[Activities]
[1] Translate this sentence from the fernery post into Spanish: "Of course they're hard to see, because we've put them well into the centre of the front garden, where there are lots of spider webs to deter cowardly thieves."
[2] According to the fernery post, why are the two caretaker gnomes hard to see?

[Given text]
Start of Block

Thursday, May 17, 2018

We have a fernery!


Here we are in the middle of autumn and the summer has finally passed, although it put up a hell of a fight this year, not wanting to end. We've experienced a very warm April indeed, making autumn a lot shorter, and now we're in May, still getting lots of sunny warm days, but at least the mornings and evenings are nice and chilly. 

And I am pleased to report that our fern garden out the front of the house has become nicely established. All inmates are healthy and happy, and to celebrate the successful completion of Phase One of the fern garden project, this afternoon we introduced two caretaker gnomes to oversee the coming winter. (Hopefully, if you click on the photo it will come up a lot bigger).


Hard to see, are they? Of course they're hard to see, because we've put them well into the centre of the front garden, where there are lots of spider webs to deter cowardly thieves.

Now, I don't want to be too snobby about gnomes, because we love all our gnomes equally in our little Utopian democracy here in Amateur-Land, but not to put too fine a point on it ... these are our two most expendable gnomes. Or if you prefer, our worst gnomes, but I really don't like that kind of ugly language.

End of Block

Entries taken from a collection
Start of Block

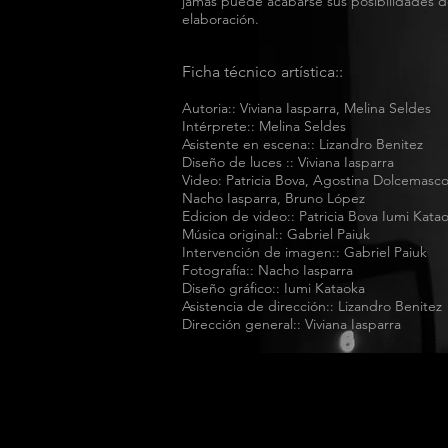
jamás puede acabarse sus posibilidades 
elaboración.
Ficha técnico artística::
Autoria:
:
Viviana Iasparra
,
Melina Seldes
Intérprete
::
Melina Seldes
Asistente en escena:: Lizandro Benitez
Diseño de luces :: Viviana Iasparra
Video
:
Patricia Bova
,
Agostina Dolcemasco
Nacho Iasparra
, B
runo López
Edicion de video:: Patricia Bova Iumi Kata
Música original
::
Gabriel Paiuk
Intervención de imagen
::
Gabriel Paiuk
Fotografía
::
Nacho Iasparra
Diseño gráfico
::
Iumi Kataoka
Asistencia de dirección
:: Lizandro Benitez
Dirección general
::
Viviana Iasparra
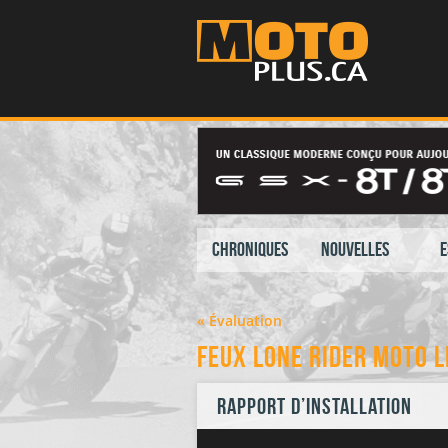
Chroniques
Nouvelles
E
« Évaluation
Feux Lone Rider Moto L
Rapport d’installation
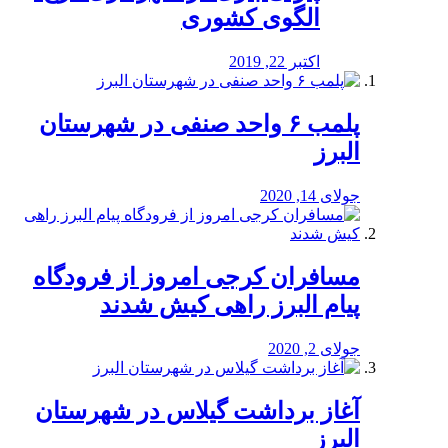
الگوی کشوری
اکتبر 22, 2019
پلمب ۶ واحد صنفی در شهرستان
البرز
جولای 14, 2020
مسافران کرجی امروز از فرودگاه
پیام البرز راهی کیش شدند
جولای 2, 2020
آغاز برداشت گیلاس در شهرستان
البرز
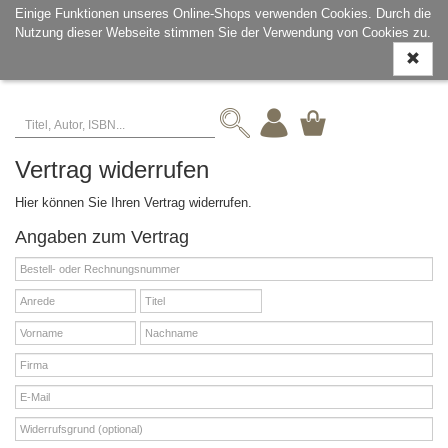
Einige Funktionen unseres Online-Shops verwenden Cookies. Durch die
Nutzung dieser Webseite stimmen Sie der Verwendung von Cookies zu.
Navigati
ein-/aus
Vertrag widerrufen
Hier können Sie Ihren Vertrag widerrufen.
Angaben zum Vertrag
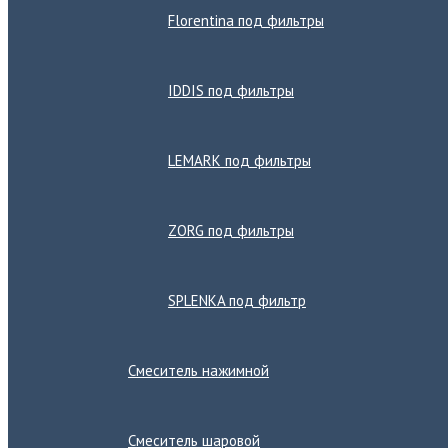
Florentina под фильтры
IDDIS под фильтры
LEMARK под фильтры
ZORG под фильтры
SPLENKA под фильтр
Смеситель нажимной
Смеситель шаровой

End of Block
Start of Block

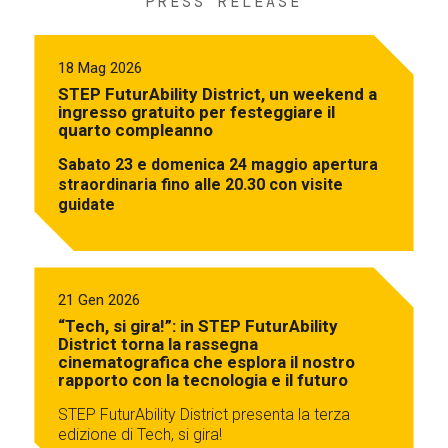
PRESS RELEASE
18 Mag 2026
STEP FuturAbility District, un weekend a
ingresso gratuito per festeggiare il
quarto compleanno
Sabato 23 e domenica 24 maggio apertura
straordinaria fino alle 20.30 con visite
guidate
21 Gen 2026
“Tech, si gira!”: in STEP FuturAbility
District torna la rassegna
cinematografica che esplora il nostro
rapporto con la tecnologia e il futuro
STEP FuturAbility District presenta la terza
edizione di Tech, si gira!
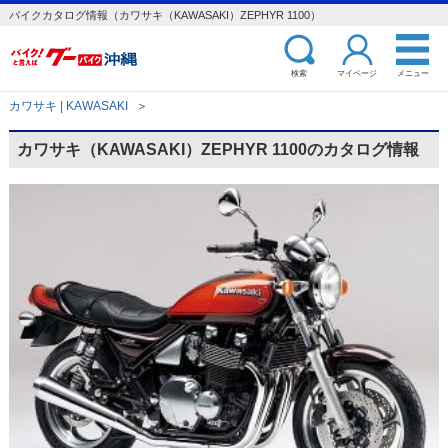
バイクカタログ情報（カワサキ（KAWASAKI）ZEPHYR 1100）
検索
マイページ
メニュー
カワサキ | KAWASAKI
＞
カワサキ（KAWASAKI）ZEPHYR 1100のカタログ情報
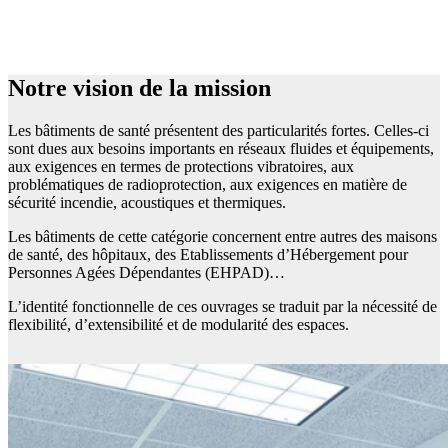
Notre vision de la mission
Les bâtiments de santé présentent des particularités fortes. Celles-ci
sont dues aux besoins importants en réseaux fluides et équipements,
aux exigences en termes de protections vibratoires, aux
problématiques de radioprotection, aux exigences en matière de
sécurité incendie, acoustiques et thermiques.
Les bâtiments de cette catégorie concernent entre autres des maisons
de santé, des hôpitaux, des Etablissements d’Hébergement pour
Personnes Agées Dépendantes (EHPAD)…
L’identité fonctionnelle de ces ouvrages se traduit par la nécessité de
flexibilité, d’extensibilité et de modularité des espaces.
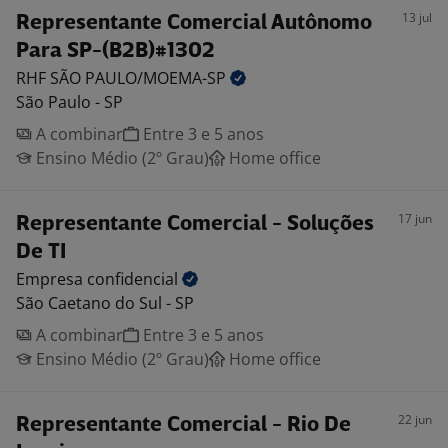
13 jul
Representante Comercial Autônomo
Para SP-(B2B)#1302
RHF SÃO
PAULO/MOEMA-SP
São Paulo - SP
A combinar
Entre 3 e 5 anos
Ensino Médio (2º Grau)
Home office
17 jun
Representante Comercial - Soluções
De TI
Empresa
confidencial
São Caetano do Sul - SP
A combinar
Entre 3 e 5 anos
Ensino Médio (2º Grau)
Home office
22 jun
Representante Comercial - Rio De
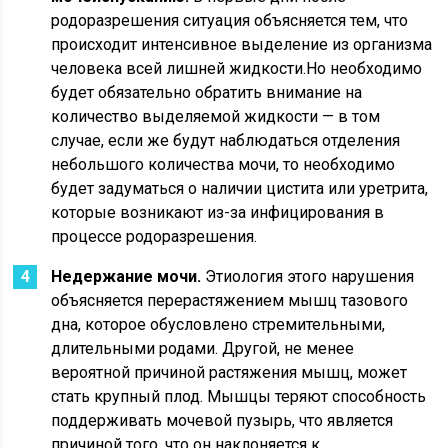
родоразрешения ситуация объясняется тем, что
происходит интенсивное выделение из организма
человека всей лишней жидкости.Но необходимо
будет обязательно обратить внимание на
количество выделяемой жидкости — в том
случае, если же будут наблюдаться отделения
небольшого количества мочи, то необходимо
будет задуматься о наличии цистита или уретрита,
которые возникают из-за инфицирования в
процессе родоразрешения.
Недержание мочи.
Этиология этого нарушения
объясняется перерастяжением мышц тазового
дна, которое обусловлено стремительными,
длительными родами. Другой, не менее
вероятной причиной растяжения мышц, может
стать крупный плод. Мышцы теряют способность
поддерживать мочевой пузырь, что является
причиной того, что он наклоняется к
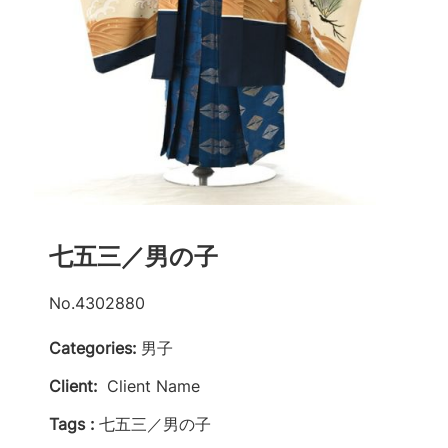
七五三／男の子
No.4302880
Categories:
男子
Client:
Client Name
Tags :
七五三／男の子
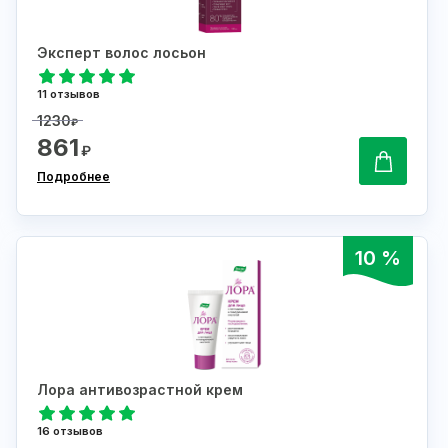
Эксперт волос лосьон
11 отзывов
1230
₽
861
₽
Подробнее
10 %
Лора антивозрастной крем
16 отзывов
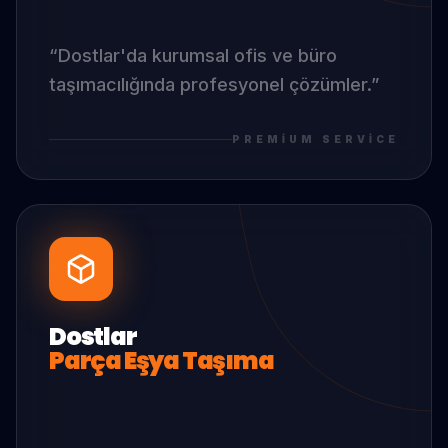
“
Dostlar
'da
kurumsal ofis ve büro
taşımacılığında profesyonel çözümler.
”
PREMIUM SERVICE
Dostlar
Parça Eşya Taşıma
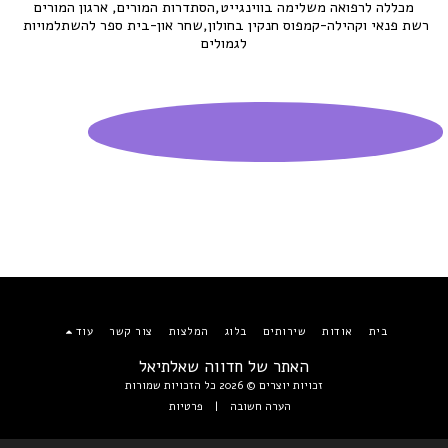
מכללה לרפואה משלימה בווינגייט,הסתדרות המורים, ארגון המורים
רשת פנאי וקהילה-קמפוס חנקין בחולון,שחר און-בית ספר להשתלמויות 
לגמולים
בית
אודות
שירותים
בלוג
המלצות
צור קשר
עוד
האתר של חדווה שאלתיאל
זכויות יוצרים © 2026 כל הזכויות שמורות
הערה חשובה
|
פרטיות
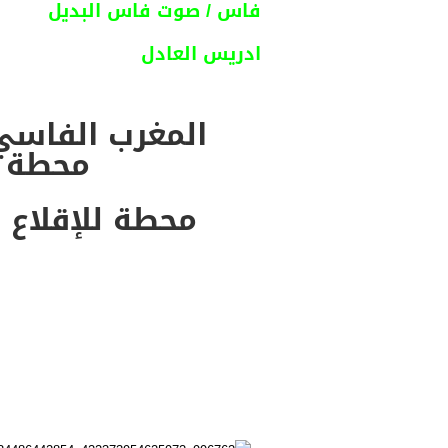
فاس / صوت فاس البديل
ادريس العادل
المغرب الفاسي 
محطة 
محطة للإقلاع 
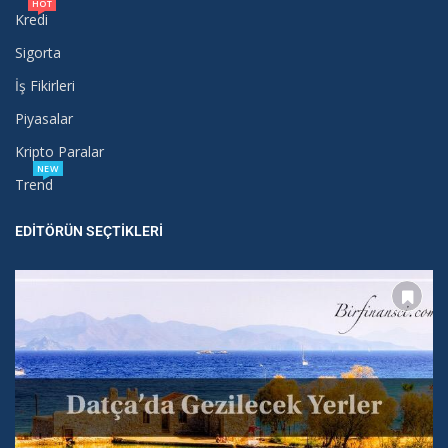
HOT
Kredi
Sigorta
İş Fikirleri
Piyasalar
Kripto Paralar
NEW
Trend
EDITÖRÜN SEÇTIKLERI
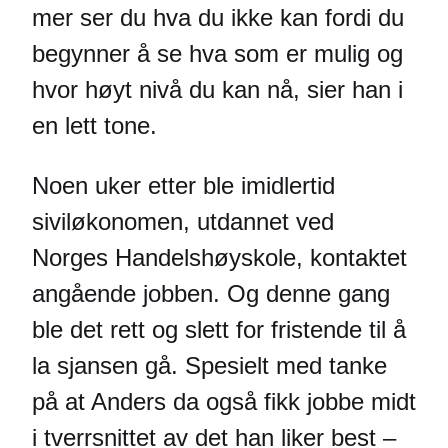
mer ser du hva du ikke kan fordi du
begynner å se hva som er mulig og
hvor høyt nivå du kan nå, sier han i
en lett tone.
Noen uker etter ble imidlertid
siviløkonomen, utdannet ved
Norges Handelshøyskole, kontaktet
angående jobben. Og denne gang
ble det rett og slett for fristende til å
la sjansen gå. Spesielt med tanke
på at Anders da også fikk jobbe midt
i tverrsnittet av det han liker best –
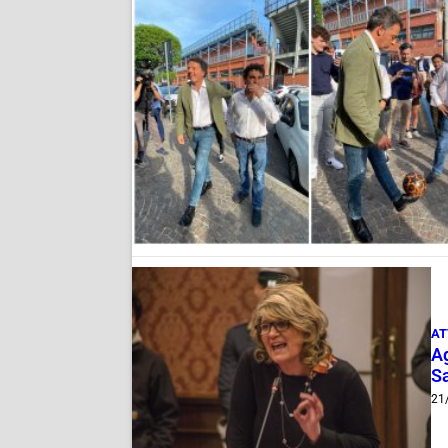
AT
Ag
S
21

End of Block
Start of Block

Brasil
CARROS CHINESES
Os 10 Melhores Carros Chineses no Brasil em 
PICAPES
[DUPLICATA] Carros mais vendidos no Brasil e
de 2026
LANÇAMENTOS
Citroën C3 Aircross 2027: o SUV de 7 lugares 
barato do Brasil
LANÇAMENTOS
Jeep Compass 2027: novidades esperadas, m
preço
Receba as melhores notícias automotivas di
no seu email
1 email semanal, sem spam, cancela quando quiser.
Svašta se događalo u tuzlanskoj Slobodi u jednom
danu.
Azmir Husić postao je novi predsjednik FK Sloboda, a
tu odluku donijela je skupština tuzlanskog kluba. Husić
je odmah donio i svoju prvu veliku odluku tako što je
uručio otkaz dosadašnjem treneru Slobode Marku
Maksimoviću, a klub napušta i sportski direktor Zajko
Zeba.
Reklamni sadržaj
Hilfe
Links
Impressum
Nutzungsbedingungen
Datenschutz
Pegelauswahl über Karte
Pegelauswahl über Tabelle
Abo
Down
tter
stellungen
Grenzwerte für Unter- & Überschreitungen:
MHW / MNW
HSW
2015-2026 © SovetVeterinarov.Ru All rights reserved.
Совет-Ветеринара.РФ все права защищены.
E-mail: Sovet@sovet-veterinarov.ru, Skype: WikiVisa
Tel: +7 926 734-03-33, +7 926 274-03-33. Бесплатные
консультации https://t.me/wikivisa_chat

End of Block

[Answers to the tasks]
[1] Claro que cuesta verlos, porque los hemos colocado bien adentro, en el centro del jardín delantero, donde hay muchas telarañas para disuadir a los ladrones cobardes.

[2] They were placed well into the center of the front garden. That spot has lots of spider webs, which are meant to deter cowardly thieves.